A decrease in absorbance at 340 nm, at rates similar to those obtained with alcohol dehydrogenases in routine assays, occurred when NADH or NADPH was mixed with acetaldehyde that had been exposed to air for various durations. NAD(P)H was apparently oxidized by interfering substance(s) present in acetaldehyde. Reagent-grade acetaldehyde from newly opened bottles as well as acetaldehyde redistilled under strictly O2-free conditions contained minimal amounts of NAD(P)H-reacting substance(s). Redistillation under poor anaerobic conditions or in air increased the amount of NAD(P)H-reacting substance(s) in redistilled acetaldehyde.
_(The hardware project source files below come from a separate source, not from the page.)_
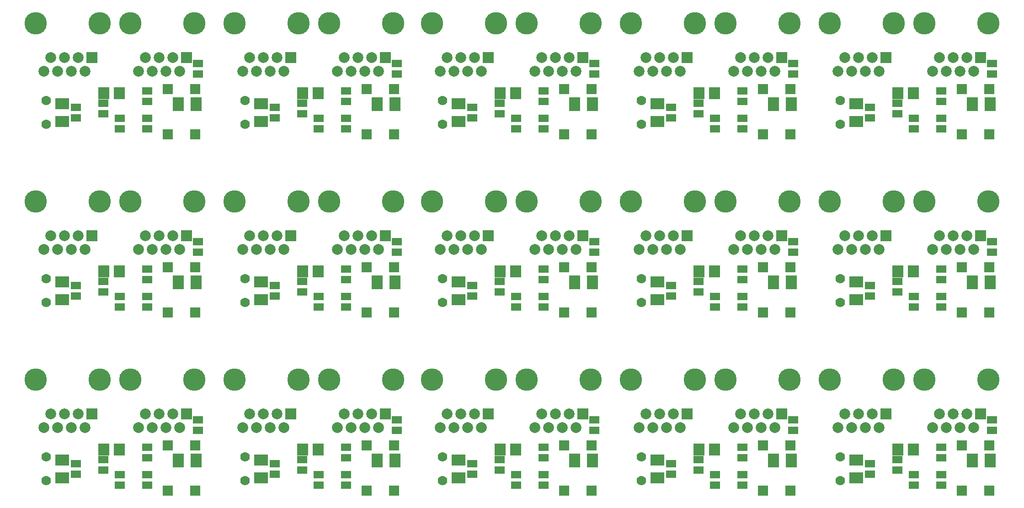
<source format=gbs>
G04 (created by PCBNEW-RS274X (2011-07-08)-stable) date Thu 21 Jul 2011 06:08:38 PM EDT*
G01*
G70*
G90*
%MOIN*%
G04 Gerber Fmt 3.4, Leading zero omitted, Abs format*
%FSLAX34Y34*%
G04 APERTURE LIST*
%ADD10C,0.006000*%
%ADD11R,0.075000X0.055000*%
%ADD12R,0.075000X0.075000*%
%ADD13C,0.070000*%
%ADD14R,0.100000X0.080000*%
%ADD15R,0.080000X0.100000*%
%ADD16C,0.163700*%
%ADD17R,0.079100X0.079100*%
%ADD18C,0.079100*%
%ADD19R,0.082900X0.090900*%
G04 APERTURE END LIST*
G54D10*
G54D11*
X79700Y-45375D03*
X79700Y-44625D03*
G54D12*
X77500Y-49800D03*
X77500Y-46500D03*
G54D13*
X68630Y-49065D03*
X68630Y-47335D03*
G54D14*
X69800Y-48850D03*
X69800Y-47550D03*
G54D15*
X79550Y-47600D03*
X78250Y-47600D03*
G54D11*
X70800Y-48575D03*
X70800Y-47825D03*
X74000Y-49375D03*
X74000Y-48625D03*
X72800Y-47525D03*
X72800Y-48275D03*
X76000Y-47375D03*
X76000Y-46625D03*
X76000Y-48625D03*
X76000Y-49375D03*
G54D12*
X79500Y-49800D03*
X79500Y-46500D03*
G54D16*
X67862Y-41700D03*
X72535Y-41700D03*
G54D17*
X71950Y-44200D03*
G54D18*
X71450Y-45200D03*
X70950Y-44200D03*
X70450Y-45200D03*
X69950Y-44200D03*
X69450Y-45200D03*
X68950Y-44200D03*
X68450Y-45200D03*
G54D16*
X74762Y-41700D03*
X79435Y-41700D03*
G54D17*
X78850Y-44200D03*
G54D18*
X78350Y-45200D03*
X77850Y-44200D03*
X77350Y-45200D03*
X76850Y-44200D03*
X76350Y-45200D03*
X75850Y-44200D03*
X75350Y-45200D03*
G54D19*
X72841Y-46800D03*
X73959Y-46800D03*
G54D11*
X65200Y-45375D03*
X65200Y-44625D03*
G54D12*
X63000Y-49800D03*
X63000Y-46500D03*
G54D13*
X54130Y-49065D03*
X54130Y-47335D03*
G54D14*
X55300Y-48850D03*
X55300Y-47550D03*
G54D15*
X65050Y-47600D03*
X63750Y-47600D03*
G54D11*
X56300Y-48575D03*
X56300Y-47825D03*
X59500Y-49375D03*
X59500Y-48625D03*
X58300Y-47525D03*
X58300Y-48275D03*
X61500Y-47375D03*
X61500Y-46625D03*
X61500Y-48625D03*
X61500Y-49375D03*
G54D12*
X65000Y-49800D03*
X65000Y-46500D03*
G54D16*
X53362Y-41700D03*
X58035Y-41700D03*
G54D17*
X57450Y-44200D03*
G54D18*
X56950Y-45200D03*
X56450Y-44200D03*
X55950Y-45200D03*
X55450Y-44200D03*
X54950Y-45200D03*
X54450Y-44200D03*
X53950Y-45200D03*
G54D16*
X60262Y-41700D03*
X64935Y-41700D03*
G54D17*
X64350Y-44200D03*
G54D18*
X63850Y-45200D03*
X63350Y-44200D03*
X62850Y-45200D03*
X62350Y-44200D03*
X61850Y-45200D03*
X61350Y-44200D03*
X60850Y-45200D03*
G54D19*
X58341Y-46800D03*
X59459Y-46800D03*
G54D11*
X50800Y-45375D03*
X50800Y-44625D03*
G54D12*
X48600Y-49800D03*
X48600Y-46500D03*
G54D13*
X39730Y-49065D03*
X39730Y-47335D03*
G54D14*
X40900Y-48850D03*
X40900Y-47550D03*
G54D15*
X50650Y-47600D03*
X49350Y-47600D03*
G54D11*
X41900Y-48575D03*
X41900Y-47825D03*
X45100Y-49375D03*
X45100Y-48625D03*
X43900Y-47525D03*
X43900Y-48275D03*
X47100Y-47375D03*
X47100Y-46625D03*
X47100Y-48625D03*
X47100Y-49375D03*
G54D12*
X50600Y-49800D03*
X50600Y-46500D03*
G54D16*
X38962Y-41700D03*
X43635Y-41700D03*
G54D17*
X43050Y-44200D03*
G54D18*
X42550Y-45200D03*
X42050Y-44200D03*
X41550Y-45200D03*
X41050Y-44200D03*
X40550Y-45200D03*
X40050Y-44200D03*
X39550Y-45200D03*
G54D16*
X45862Y-41700D03*
X50535Y-41700D03*
G54D17*
X49950Y-44200D03*
G54D18*
X49450Y-45200D03*
X48950Y-44200D03*
X48450Y-45200D03*
X47950Y-44200D03*
X47450Y-45200D03*
X46950Y-44200D03*
X46450Y-45200D03*
G54D19*
X43941Y-46800D03*
X45059Y-46800D03*
X29441Y-46800D03*
X30559Y-46800D03*
G54D16*
X31362Y-41700D03*
X36035Y-41700D03*
G54D17*
X35450Y-44200D03*
G54D18*
X34950Y-45200D03*
X34450Y-44200D03*
X33950Y-45200D03*
X33450Y-44200D03*
X32950Y-45200D03*
X32450Y-44200D03*
X31950Y-45200D03*
G54D16*
X24462Y-41700D03*
X29135Y-41700D03*
G54D17*
X28550Y-44200D03*
G54D18*
X28050Y-45200D03*
X27550Y-44200D03*
X27050Y-45200D03*
X26550Y-44200D03*
X26050Y-45200D03*
X25550Y-44200D03*
X25050Y-45200D03*
G54D12*
X36100Y-46500D03*
X36100Y-49800D03*
G54D11*
X32600Y-48625D03*
X32600Y-49375D03*
X32600Y-47375D03*
X32600Y-46625D03*
X29400Y-47525D03*
X29400Y-48275D03*
X30600Y-49375D03*
X30600Y-48625D03*
X27400Y-48575D03*
X27400Y-47825D03*
G54D15*
X36150Y-47600D03*
X34850Y-47600D03*
G54D14*
X26400Y-48850D03*
X26400Y-47550D03*
G54D13*
X25230Y-49065D03*
X25230Y-47335D03*
G54D12*
X34100Y-46500D03*
X34100Y-49800D03*
G54D11*
X36300Y-45375D03*
X36300Y-44625D03*
G54D19*
X87341Y-46800D03*
X88459Y-46800D03*
G54D16*
X89262Y-41700D03*
X93935Y-41700D03*
G54D17*
X93350Y-44200D03*
G54D18*
X92850Y-45200D03*
X92350Y-44200D03*
X91850Y-45200D03*
X91350Y-44200D03*
X90850Y-45200D03*
X90350Y-44200D03*
X89850Y-45200D03*
G54D16*
X82362Y-41700D03*
X87035Y-41700D03*
G54D17*
X86450Y-44200D03*
G54D18*
X85950Y-45200D03*
X85450Y-44200D03*
X84950Y-45200D03*
X84450Y-44200D03*
X83950Y-45200D03*
X83450Y-44200D03*
X82950Y-45200D03*
G54D12*
X94000Y-46500D03*
X94000Y-49800D03*
G54D11*
X90500Y-48625D03*
X90500Y-49375D03*
X90500Y-47375D03*
X90500Y-46625D03*
X87300Y-47525D03*
X87300Y-48275D03*
X88500Y-49375D03*
X88500Y-48625D03*
X85300Y-48575D03*
X85300Y-47825D03*
G54D15*
X94050Y-47600D03*
X92750Y-47600D03*
G54D14*
X84300Y-48850D03*
X84300Y-47550D03*
G54D13*
X83130Y-49065D03*
X83130Y-47335D03*
G54D12*
X92000Y-46500D03*
X92000Y-49800D03*
G54D11*
X94200Y-45375D03*
X94200Y-44625D03*
X94200Y-32375D03*
X94200Y-31625D03*
G54D12*
X92000Y-36800D03*
X92000Y-33500D03*
G54D13*
X83130Y-36065D03*
X83130Y-34335D03*
G54D14*
X84300Y-35850D03*
X84300Y-34550D03*
G54D15*
X94050Y-34600D03*
X92750Y-34600D03*
G54D11*
X85300Y-35575D03*
X85300Y-34825D03*
X88500Y-36375D03*
X88500Y-35625D03*
X87300Y-34525D03*
X87300Y-35275D03*
X90500Y-34375D03*
X90500Y-33625D03*
X90500Y-35625D03*
X90500Y-36375D03*
G54D12*
X94000Y-36800D03*
X94000Y-33500D03*
G54D16*
X82362Y-28700D03*
X87035Y-28700D03*
G54D17*
X86450Y-31200D03*
G54D18*
X85950Y-32200D03*
X85450Y-31200D03*
X84950Y-32200D03*
X84450Y-31200D03*
X83950Y-32200D03*
X83450Y-31200D03*
X82950Y-32200D03*
G54D16*
X89262Y-28700D03*
X93935Y-28700D03*
G54D17*
X93350Y-31200D03*
G54D18*
X92850Y-32200D03*
X92350Y-31200D03*
X91850Y-32200D03*
X91350Y-31200D03*
X90850Y-32200D03*
X90350Y-31200D03*
X89850Y-32200D03*
G54D19*
X87341Y-33800D03*
X88459Y-33800D03*
G54D11*
X36300Y-32375D03*
X36300Y-31625D03*
G54D12*
X34100Y-36800D03*
X34100Y-33500D03*
G54D13*
X25230Y-36065D03*
X25230Y-34335D03*
G54D14*
X26400Y-35850D03*
X26400Y-34550D03*
G54D15*
X36150Y-34600D03*
X34850Y-34600D03*
G54D11*
X27400Y-35575D03*
X27400Y-34825D03*
X30600Y-36375D03*
X30600Y-35625D03*
X29400Y-34525D03*
X29400Y-35275D03*
X32600Y-34375D03*
X32600Y-33625D03*
X32600Y-35625D03*
X32600Y-36375D03*
G54D12*
X36100Y-36800D03*
X36100Y-33500D03*
G54D16*
X24462Y-28700D03*
X29135Y-28700D03*
G54D17*
X28550Y-31200D03*
G54D18*
X28050Y-32200D03*
X27550Y-31200D03*
X27050Y-32200D03*
X26550Y-31200D03*
X26050Y-32200D03*
X25550Y-31200D03*
X25050Y-32200D03*
G54D16*
X31362Y-28700D03*
X36035Y-28700D03*
G54D17*
X35450Y-31200D03*
G54D18*
X34950Y-32200D03*
X34450Y-31200D03*
X33950Y-32200D03*
X33450Y-31200D03*
X32950Y-32200D03*
X32450Y-31200D03*
X31950Y-32200D03*
G54D19*
X29441Y-33800D03*
X30559Y-33800D03*
X43941Y-33800D03*
X45059Y-33800D03*
G54D16*
X45862Y-28700D03*
X50535Y-28700D03*
G54D17*
X49950Y-31200D03*
G54D18*
X49450Y-32200D03*
X48950Y-31200D03*
X48450Y-32200D03*
X47950Y-31200D03*
X47450Y-32200D03*
X46950Y-31200D03*
X46450Y-32200D03*
G54D16*
X38962Y-28700D03*
X43635Y-28700D03*
G54D17*
X43050Y-31200D03*
G54D18*
X42550Y-32200D03*
X42050Y-31200D03*
X41550Y-32200D03*
X41050Y-31200D03*
X40550Y-32200D03*
X40050Y-31200D03*
X39550Y-32200D03*
G54D12*
X50600Y-33500D03*
X50600Y-36800D03*
G54D11*
X47100Y-35625D03*
X47100Y-36375D03*
X47100Y-34375D03*
X47100Y-33625D03*
X43900Y-34525D03*
X43900Y-35275D03*
X45100Y-36375D03*
X45100Y-35625D03*
X41900Y-35575D03*
X41900Y-34825D03*
G54D15*
X50650Y-34600D03*
X49350Y-34600D03*
G54D14*
X40900Y-35850D03*
X40900Y-34550D03*
G54D13*
X39730Y-36065D03*
X39730Y-34335D03*
G54D12*
X48600Y-33500D03*
X48600Y-36800D03*
G54D11*
X50800Y-32375D03*
X50800Y-31625D03*
G54D19*
X58341Y-33800D03*
X59459Y-33800D03*
G54D16*
X60262Y-28700D03*
X64935Y-28700D03*
G54D17*
X64350Y-31200D03*
G54D18*
X63850Y-32200D03*
X63350Y-31200D03*
X62850Y-32200D03*
X62350Y-31200D03*
X61850Y-32200D03*
X61350Y-31200D03*
X60850Y-32200D03*
G54D16*
X53362Y-28700D03*
X58035Y-28700D03*
G54D17*
X57450Y-31200D03*
G54D18*
X56950Y-32200D03*
X56450Y-31200D03*
X55950Y-32200D03*
X55450Y-31200D03*
X54950Y-32200D03*
X54450Y-31200D03*
X53950Y-32200D03*
G54D12*
X65000Y-33500D03*
X65000Y-36800D03*
G54D11*
X61500Y-35625D03*
X61500Y-36375D03*
X61500Y-34375D03*
X61500Y-33625D03*
X58300Y-34525D03*
X58300Y-35275D03*
X59500Y-36375D03*
X59500Y-35625D03*
X56300Y-35575D03*
X56300Y-34825D03*
G54D15*
X65050Y-34600D03*
X63750Y-34600D03*
G54D14*
X55300Y-35850D03*
X55300Y-34550D03*
G54D13*
X54130Y-36065D03*
X54130Y-34335D03*
G54D12*
X63000Y-33500D03*
X63000Y-36800D03*
G54D11*
X65200Y-32375D03*
X65200Y-31625D03*
G54D19*
X72841Y-33800D03*
X73959Y-33800D03*
G54D16*
X74762Y-28700D03*
X79435Y-28700D03*
G54D17*
X78850Y-31200D03*
G54D18*
X78350Y-32200D03*
X77850Y-31200D03*
X77350Y-32200D03*
X76850Y-31200D03*
X76350Y-32200D03*
X75850Y-31200D03*
X75350Y-32200D03*
G54D16*
X67862Y-28700D03*
X72535Y-28700D03*
G54D17*
X71950Y-31200D03*
G54D18*
X71450Y-32200D03*
X70950Y-31200D03*
X70450Y-32200D03*
X69950Y-31200D03*
X69450Y-32200D03*
X68950Y-31200D03*
X68450Y-32200D03*
G54D12*
X79500Y-33500D03*
X79500Y-36800D03*
G54D11*
X76000Y-35625D03*
X76000Y-36375D03*
X76000Y-34375D03*
X76000Y-33625D03*
X72800Y-34525D03*
X72800Y-35275D03*
X74000Y-36375D03*
X74000Y-35625D03*
X70800Y-35575D03*
X70800Y-34825D03*
G54D15*
X79550Y-34600D03*
X78250Y-34600D03*
G54D14*
X69800Y-35850D03*
X69800Y-34550D03*
G54D13*
X68630Y-36065D03*
X68630Y-34335D03*
G54D12*
X77500Y-33500D03*
X77500Y-36800D03*
G54D11*
X79700Y-32375D03*
X79700Y-31625D03*
X79700Y-19375D03*
X79700Y-18625D03*
G54D12*
X77500Y-23800D03*
X77500Y-20500D03*
G54D13*
X68630Y-23065D03*
X68630Y-21335D03*
G54D14*
X69800Y-22850D03*
X69800Y-21550D03*
G54D15*
X79550Y-21600D03*
X78250Y-21600D03*
G54D11*
X70800Y-22575D03*
X70800Y-21825D03*
X74000Y-23375D03*
X74000Y-22625D03*
X72800Y-21525D03*
X72800Y-22275D03*
X76000Y-21375D03*
X76000Y-20625D03*
X76000Y-22625D03*
X76000Y-23375D03*
G54D12*
X79500Y-23800D03*
X79500Y-20500D03*
G54D16*
X67862Y-15700D03*
X72535Y-15700D03*
G54D17*
X71950Y-18200D03*
G54D18*
X71450Y-19200D03*
X70950Y-18200D03*
X70450Y-19200D03*
X69950Y-18200D03*
X69450Y-19200D03*
X68950Y-18200D03*
X68450Y-19200D03*
G54D16*
X74762Y-15700D03*
X79435Y-15700D03*
G54D17*
X78850Y-18200D03*
G54D18*
X78350Y-19200D03*
X77850Y-18200D03*
X77350Y-19200D03*
X76850Y-18200D03*
X76350Y-19200D03*
X75850Y-18200D03*
X75350Y-19200D03*
G54D19*
X72841Y-20800D03*
X73959Y-20800D03*
G54D11*
X65200Y-19375D03*
X65200Y-18625D03*
G54D12*
X63000Y-23800D03*
X63000Y-20500D03*
G54D13*
X54130Y-23065D03*
X54130Y-21335D03*
G54D14*
X55300Y-22850D03*
X55300Y-21550D03*
G54D15*
X65050Y-21600D03*
X63750Y-21600D03*
G54D11*
X56300Y-22575D03*
X56300Y-21825D03*
X59500Y-23375D03*
X59500Y-22625D03*
X58300Y-21525D03*
X58300Y-22275D03*
X61500Y-21375D03*
X61500Y-20625D03*
X61500Y-22625D03*
X61500Y-23375D03*
G54D12*
X65000Y-23800D03*
X65000Y-20500D03*
G54D16*
X53362Y-15700D03*
X58035Y-15700D03*
G54D17*
X57450Y-18200D03*
G54D18*
X56950Y-19200D03*
X56450Y-18200D03*
X55950Y-19200D03*
X55450Y-18200D03*
X54950Y-19200D03*
X54450Y-18200D03*
X53950Y-19200D03*
G54D16*
X60262Y-15700D03*
X64935Y-15700D03*
G54D17*
X64350Y-18200D03*
G54D18*
X63850Y-19200D03*
X63350Y-18200D03*
X62850Y-19200D03*
X62350Y-18200D03*
X61850Y-19200D03*
X61350Y-18200D03*
X60850Y-19200D03*
G54D19*
X58341Y-20800D03*
X59459Y-20800D03*
G54D11*
X50800Y-19375D03*
X50800Y-18625D03*
G54D12*
X48600Y-23800D03*
X48600Y-20500D03*
G54D13*
X39730Y-23065D03*
X39730Y-21335D03*
G54D14*
X40900Y-22850D03*
X40900Y-21550D03*
G54D15*
X50650Y-21600D03*
X49350Y-21600D03*
G54D11*
X41900Y-22575D03*
X41900Y-21825D03*
X45100Y-23375D03*
X45100Y-22625D03*
X43900Y-21525D03*
X43900Y-22275D03*
X47100Y-21375D03*
X47100Y-20625D03*
X47100Y-22625D03*
X47100Y-23375D03*
G54D12*
X50600Y-23800D03*
X50600Y-20500D03*
G54D16*
X38962Y-15700D03*
X43635Y-15700D03*
G54D17*
X43050Y-18200D03*
G54D18*
X42550Y-19200D03*
X42050Y-18200D03*
X41550Y-19200D03*
X41050Y-18200D03*
X40550Y-19200D03*
X40050Y-18200D03*
X39550Y-19200D03*
G54D16*
X45862Y-15700D03*
X50535Y-15700D03*
G54D17*
X49950Y-18200D03*
G54D18*
X49450Y-19200D03*
X48950Y-18200D03*
X48450Y-19200D03*
X47950Y-18200D03*
X47450Y-19200D03*
X46950Y-18200D03*
X46450Y-19200D03*
G54D19*
X43941Y-20800D03*
X45059Y-20800D03*
X29441Y-20800D03*
X30559Y-20800D03*
G54D16*
X31362Y-15700D03*
X36035Y-15700D03*
G54D17*
X35450Y-18200D03*
G54D18*
X34950Y-19200D03*
X34450Y-18200D03*
X33950Y-19200D03*
X33450Y-18200D03*
X32950Y-19200D03*
X32450Y-18200D03*
X31950Y-19200D03*
G54D16*
X24462Y-15700D03*
X29135Y-15700D03*
G54D17*
X28550Y-18200D03*
G54D18*
X28050Y-19200D03*
X27550Y-18200D03*
X27050Y-19200D03*
X26550Y-18200D03*
X26050Y-19200D03*
X25550Y-18200D03*
X25050Y-19200D03*
G54D12*
X36100Y-20500D03*
X36100Y-23800D03*
G54D11*
X32600Y-22625D03*
X32600Y-23375D03*
X32600Y-21375D03*
X32600Y-20625D03*
X29400Y-21525D03*
X29400Y-22275D03*
X30600Y-23375D03*
X30600Y-22625D03*
X27400Y-22575D03*
X27400Y-21825D03*
G54D15*
X36150Y-21600D03*
X34850Y-21600D03*
G54D14*
X26400Y-22850D03*
X26400Y-21550D03*
G54D13*
X25230Y-23065D03*
X25230Y-21335D03*
G54D12*
X34100Y-20500D03*
X34100Y-23800D03*
G54D11*
X36300Y-19375D03*
X36300Y-18625D03*
G54D19*
X87341Y-20800D03*
X88459Y-20800D03*
G54D16*
X89262Y-15700D03*
X93935Y-15700D03*
G54D17*
X93350Y-18200D03*
G54D18*
X92850Y-19200D03*
X92350Y-18200D03*
X91850Y-19200D03*
X91350Y-18200D03*
X90850Y-19200D03*
X90350Y-18200D03*
X89850Y-19200D03*
G54D16*
X82362Y-15700D03*
X87035Y-15700D03*
G54D17*
X86450Y-18200D03*
G54D18*
X85950Y-19200D03*
X85450Y-18200D03*
X84950Y-19200D03*
X84450Y-18200D03*
X83950Y-19200D03*
X83450Y-18200D03*
X82950Y-19200D03*
G54D12*
X94000Y-20500D03*
X94000Y-23800D03*
G54D11*
X90500Y-22625D03*
X90500Y-23375D03*
X90500Y-21375D03*
X90500Y-20625D03*
X87300Y-21525D03*
X87300Y-22275D03*
X88500Y-23375D03*
X88500Y-22625D03*
X85300Y-22575D03*
X85300Y-21825D03*
G54D15*
X94050Y-21600D03*
X92750Y-21600D03*
G54D14*
X84300Y-22850D03*
X84300Y-21550D03*
G54D13*
X83130Y-23065D03*
X83130Y-21335D03*
G54D12*
X92000Y-20500D03*
X92000Y-23800D03*
G54D11*
X94200Y-19375D03*
X94200Y-18625D03*
M02*

</source>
NADPH reacted at a higher rate than NADH with the interfering substance(s) in Tris-Cl buffer at pH 7.5. Also, the reaction was faster in Tris buffer than in phosphate buffer at pH 7.5. The NAD(P)H-oxidizing reaction may not be apparent when the nominal concentration of acetaldehyde used was below 5 mM, but the measured ethanol dehydrogenase activity could be significantly lower with acetaldehyde containing a measurable level of interfering substance(s). This study suggests that acetaldehyde is most easily tested with NADPH for the presence of a significant level of interfering substance(s) and that redistillation, if necessary, must be performed under strictly O2-free conditions.